Quale potrebbe essere la formula Venditti per dare maggior considerazione al rugby all’interno del nostro paese?

Se avessi la soluzione, avrei già chiamato in federazione per andare a farlo. Sicuramente viene prima di tutto da noi giocatori, che abbiamo le partite come strumento principale. In Italia c’è la cultura della vittoria che non è la cultura sportiva per eccellenza, ma non è neanche tutta da buttare. Le vittorie portano pubblico, più calore intorno alla squadra, più tifosi. Per prima cosa quindi dobbiamo giocare bene e vincere le partite. Poi si possono fare tante cose dalle giovanili alle scuole, ma penso che il problema sport-scuola sia molto ampio e non riguardi solo il rugby, ma tutte le discipline. Dal punto di vista dell’informazione , in Italia è abbastanza amatoriale: chi vuole essere informato su qualcosa adesso ha gli strumenti per farlo. Anche su Twitter e Facebook ci sono le dirette ed è più facile vedere le partite in giro. C’è da fare di più? Sì, ma non saprei concretamente cosa.

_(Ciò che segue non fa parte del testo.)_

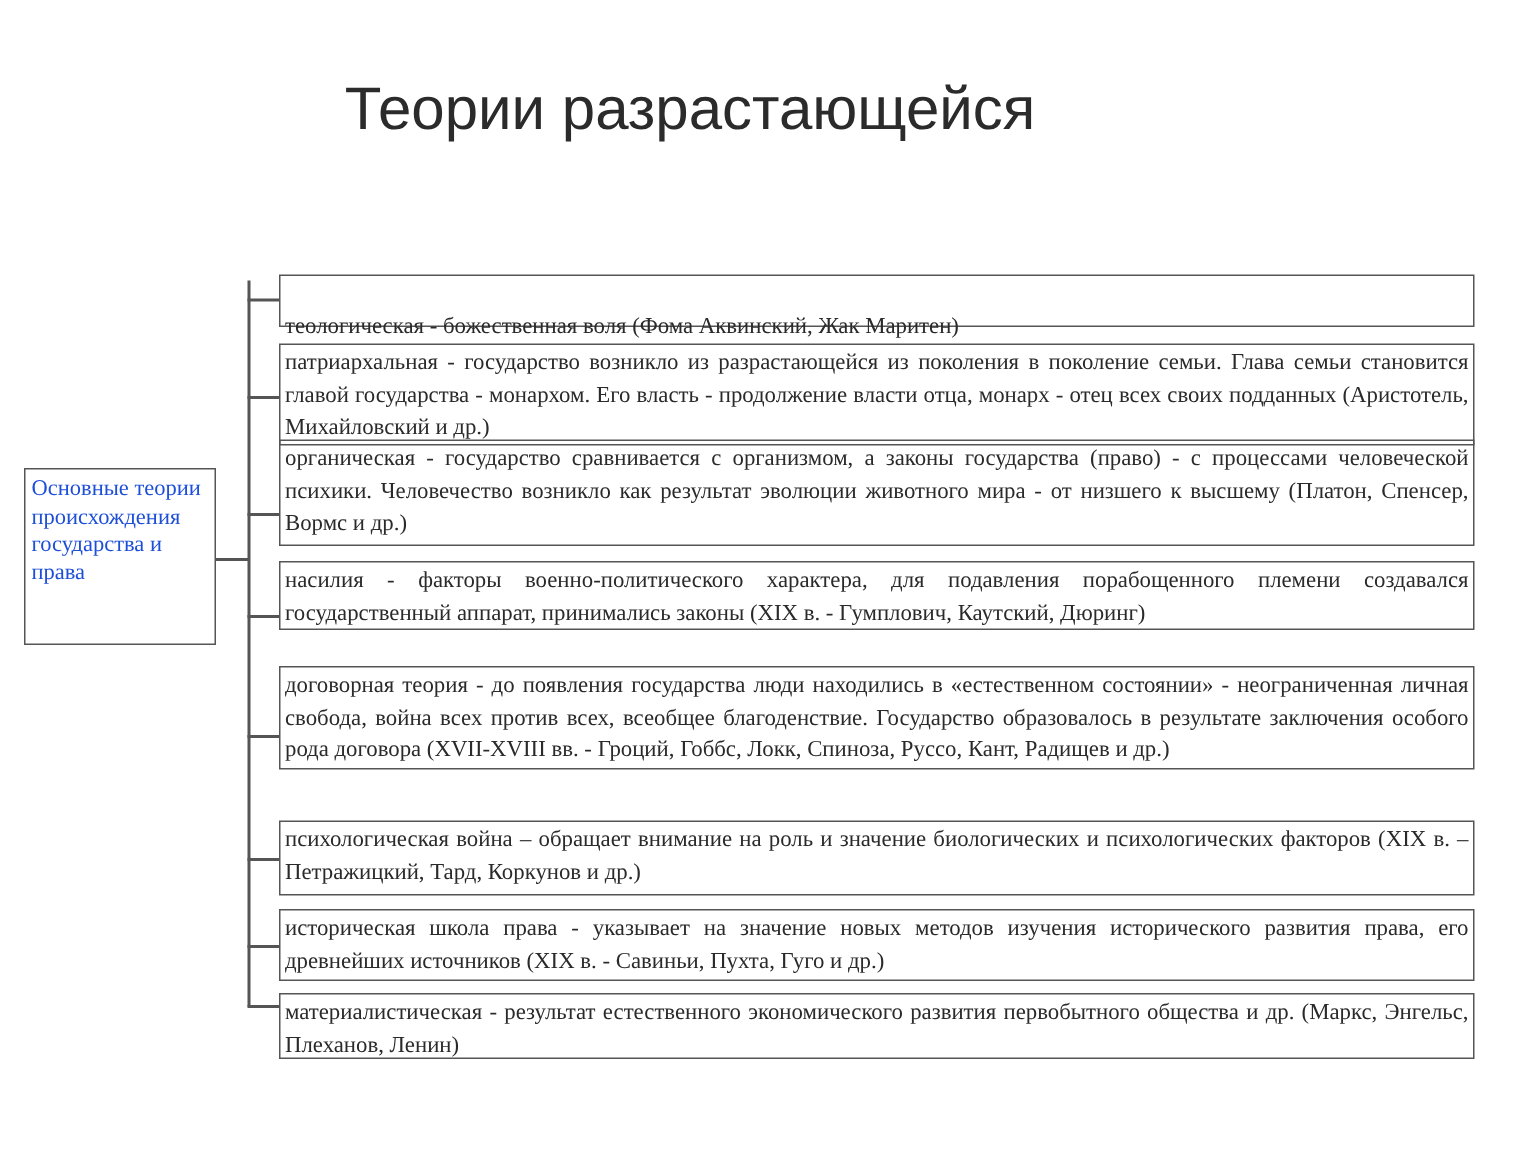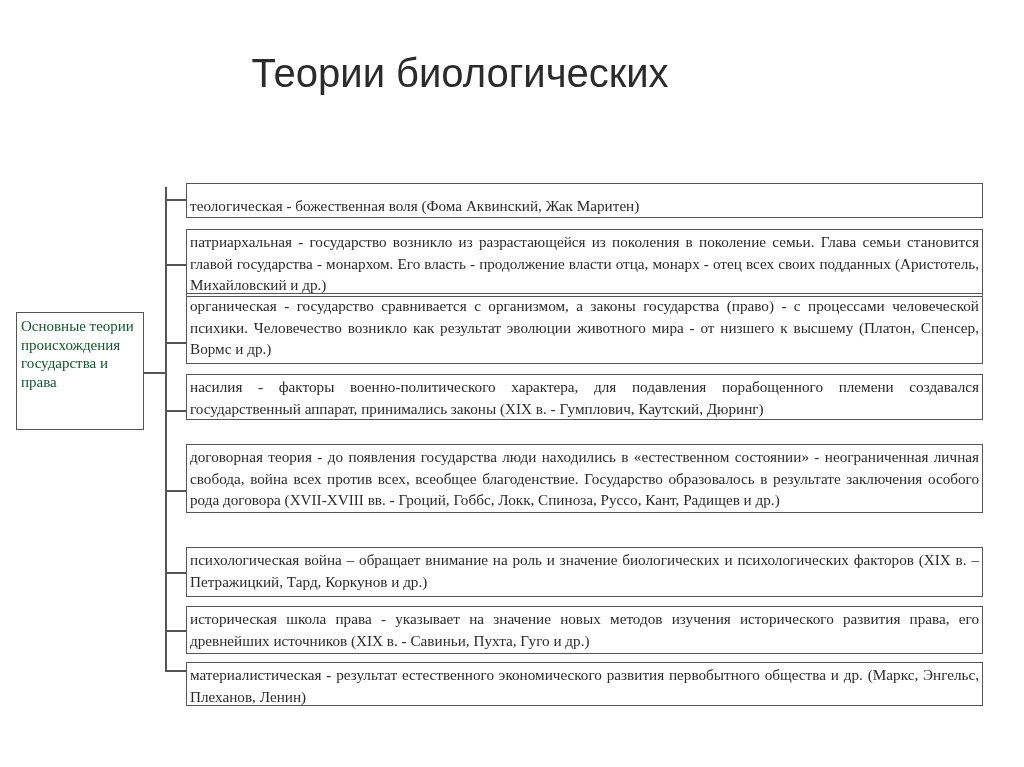--- a/index.html
+++ b/index.html
@@ -15,7 +15,7 @@
 <body>
 
 <div class="title">
-  <div>Теории биологических</div>
+  <div>Теории разрастающейся</div>
 </div>
 
 <div class="root-box">Основные теории происхождения государства и права</div>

Come è nata l’idea di posare senza veli per il calendario Dieux du Stade 2019?

Mi hanno contattato loro quest’estate. Da parte mia c’è stata tanta curiosità ed emozione perché, anche se non sono troppo timido, mi sono trovato senza veli con solo un asciugamano per stare coperti tra i vari ciak. Poi, essendoci molte persone in sala tra chi si occupava delle luci, chi del trucco e chi di tutto il resto, non era proprio il massimo. Il calendario ha una storia che parla da sola e da tanti anni è un’icona del rugby, soprattutto oltralpe. Quindi sono stato contento della chiamata, ma è stata una cosa di poco conto. Rimango dell’idea di voler giocare a rugby  e non di fare il modello( ride, ndr.)

Segui altri sport oltre al rugby? Cosa cerchi negli altri sportivi che ammiri?

Seguo Anthony Joshua e LeBron James. Adoro sia la box che il basket e loro, oltre che grandissimi atelti, sono persone che fanno tanto anche per gli altri; questo è quello che cerco negli altri sport.